In the wake of United States v. Windsor, the IRS determined that a validly married same-sex couple is married for federal tax purposes regardless of their state of residence. A same-sex spouse residing in a state that does not recognize same-sex marriage is required to file federal taxes as married under federal law but is prohibited from filing as married in-state, thereby creating incompatibility—a filing status mismatch—between her federal and state income taxes. In order to resolve this, states should not require a same-sex spouse to prepare a pro forma “unmarried” federal return for state filing purposes, as this is inefficient to administer and enforce, and creates an inequitable compliance burden on the taxpayer. Nor should states delink their base from federal income or remove from their state tax codes all references to federal tax law, as this reduces tax efficiency. Instead, states should place traditional concerns of tax efficiency and equality above narrower same-sex marriage policy objectives when crafting their tax systems. Tax efficiency and equity require that states at least permit resident same-sex married taxpayers to allocate income and deduction figures already computed for their federal returns when preparing their state returns.

Cost, Accuracy, and Subjective Fairness in Legal Information Technology: A Response to Technological Due Process Critics

Jay Thornton

The United States spends substantially more as a percentage of GDP on legal services than most other countries.
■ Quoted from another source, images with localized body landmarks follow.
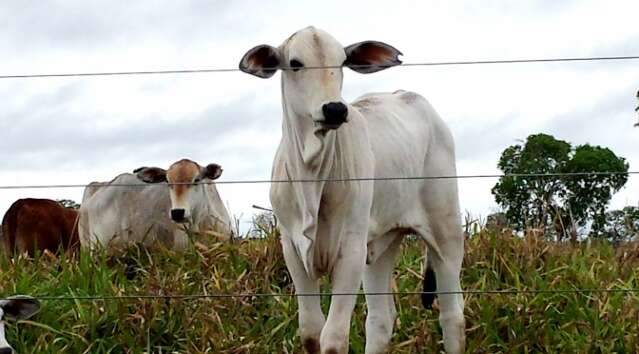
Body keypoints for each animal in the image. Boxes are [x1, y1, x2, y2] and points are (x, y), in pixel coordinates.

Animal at [240, 27, 464, 354]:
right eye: (295, 63)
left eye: (342, 62)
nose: (334, 108)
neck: (312, 176)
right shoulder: (293, 249)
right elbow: (311, 332)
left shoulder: (350, 250)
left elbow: (333, 338)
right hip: (381, 243)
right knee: (381, 319)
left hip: (446, 232)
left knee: (452, 314)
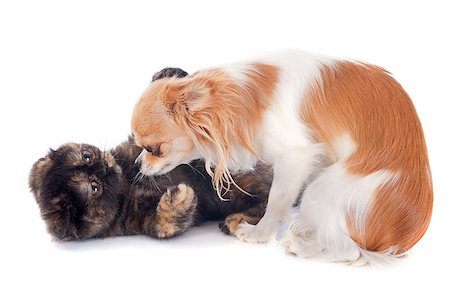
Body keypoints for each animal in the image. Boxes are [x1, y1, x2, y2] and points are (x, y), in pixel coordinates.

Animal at [130, 50, 432, 264]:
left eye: (153, 149)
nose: (137, 163)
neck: (249, 98)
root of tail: (400, 240)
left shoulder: (296, 155)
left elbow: (276, 199)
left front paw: (259, 233)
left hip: (324, 189)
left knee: (350, 251)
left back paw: (300, 246)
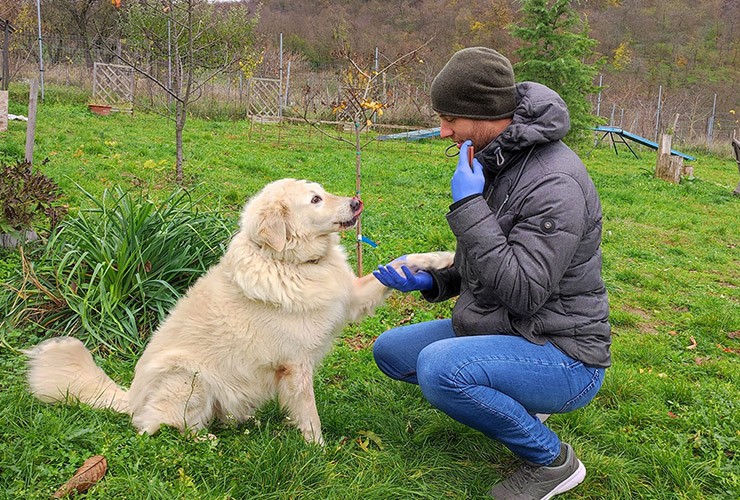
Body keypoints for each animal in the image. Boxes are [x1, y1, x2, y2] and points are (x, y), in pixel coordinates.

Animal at [24, 178, 450, 444]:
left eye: (323, 192)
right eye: (314, 200)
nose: (357, 203)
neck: (293, 263)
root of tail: (130, 397)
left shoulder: (351, 297)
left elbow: (400, 262)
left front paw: (442, 258)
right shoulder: (296, 365)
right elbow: (309, 416)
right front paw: (319, 452)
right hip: (188, 375)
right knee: (155, 425)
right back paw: (205, 439)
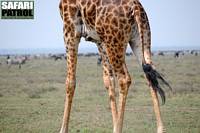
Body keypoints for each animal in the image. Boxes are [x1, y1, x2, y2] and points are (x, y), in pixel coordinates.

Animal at [58, 0, 171, 132]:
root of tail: (135, 7)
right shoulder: (99, 40)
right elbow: (108, 81)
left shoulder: (70, 28)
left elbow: (70, 82)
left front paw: (62, 129)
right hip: (139, 39)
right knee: (149, 75)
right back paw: (160, 129)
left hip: (115, 42)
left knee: (124, 79)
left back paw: (118, 129)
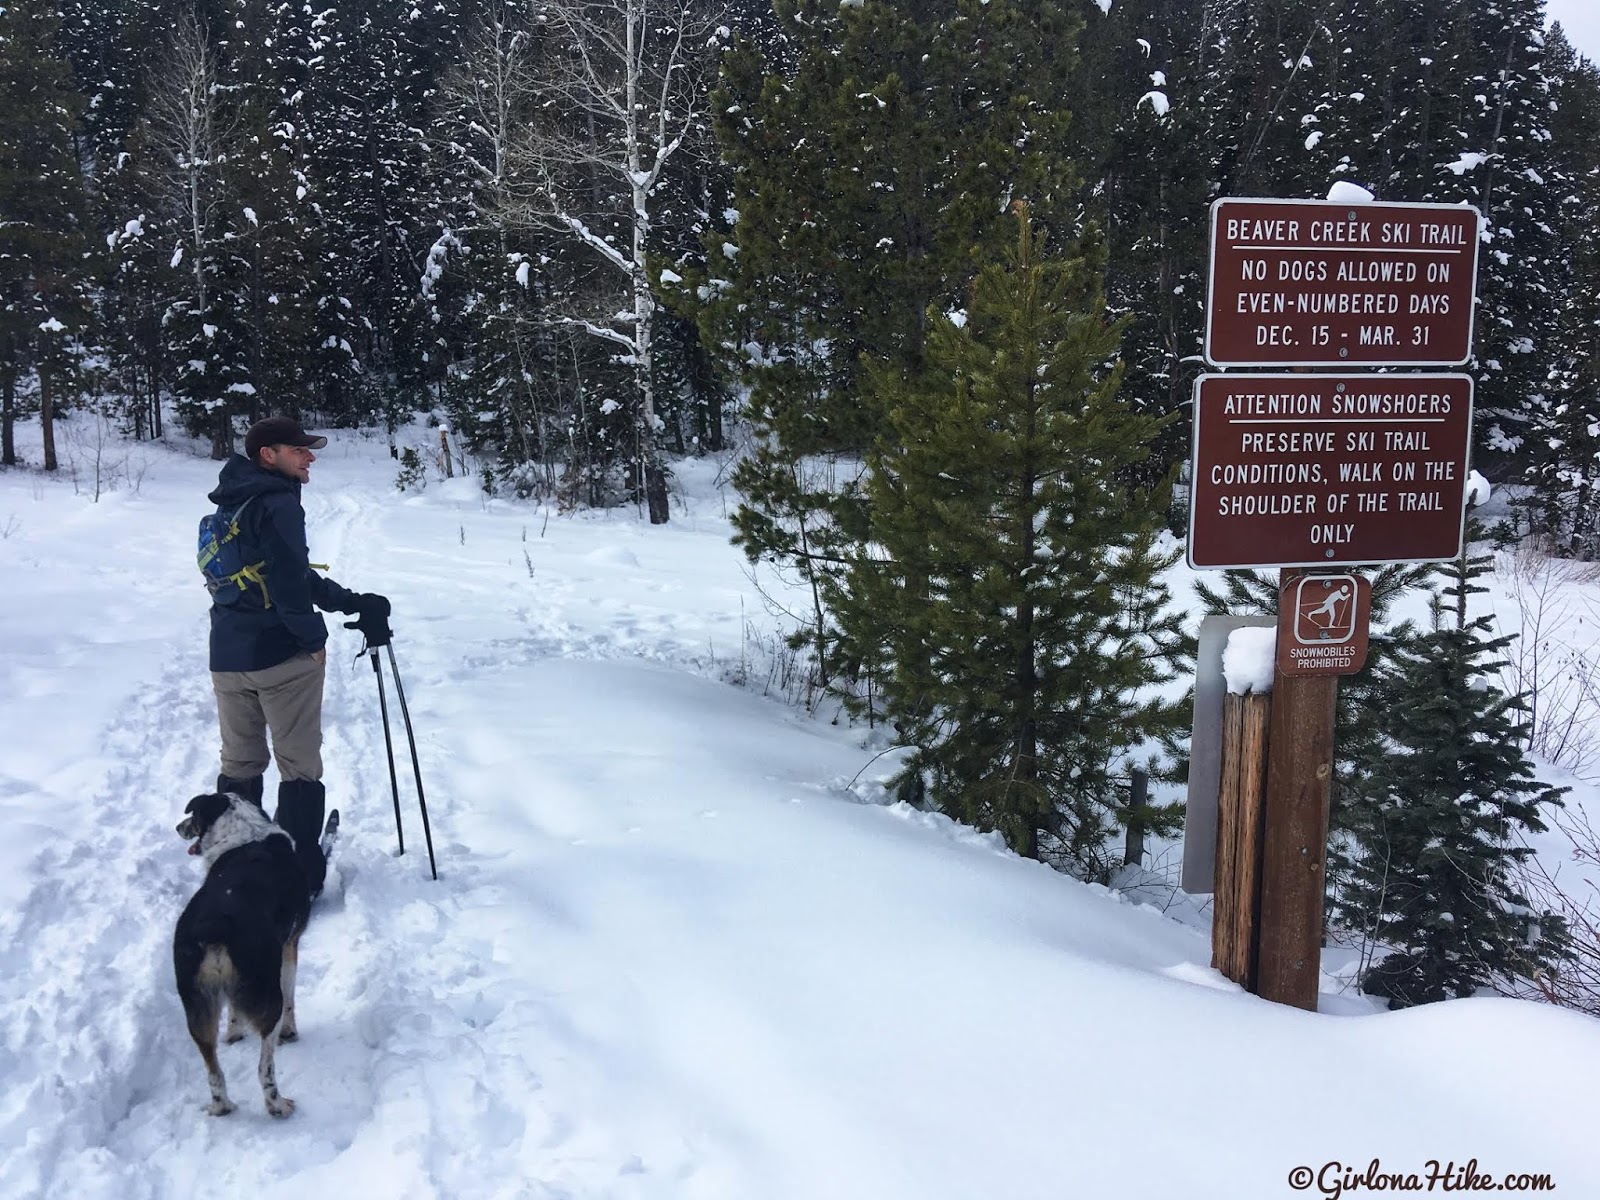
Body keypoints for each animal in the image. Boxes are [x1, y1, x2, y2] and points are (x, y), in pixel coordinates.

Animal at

Simultaneously, various indicators suggest this outsized spending does not result in public perceptions of greater fairness or justice. While the digital automation of legal work offers the potential to help address this problematic paradigm, the legal academy’s reception of automation in law has been critical. This Note responds to these criticisms by showing the demonstrable objective and subjective fairness benefits that legal automation can achieve—all while reducing costs.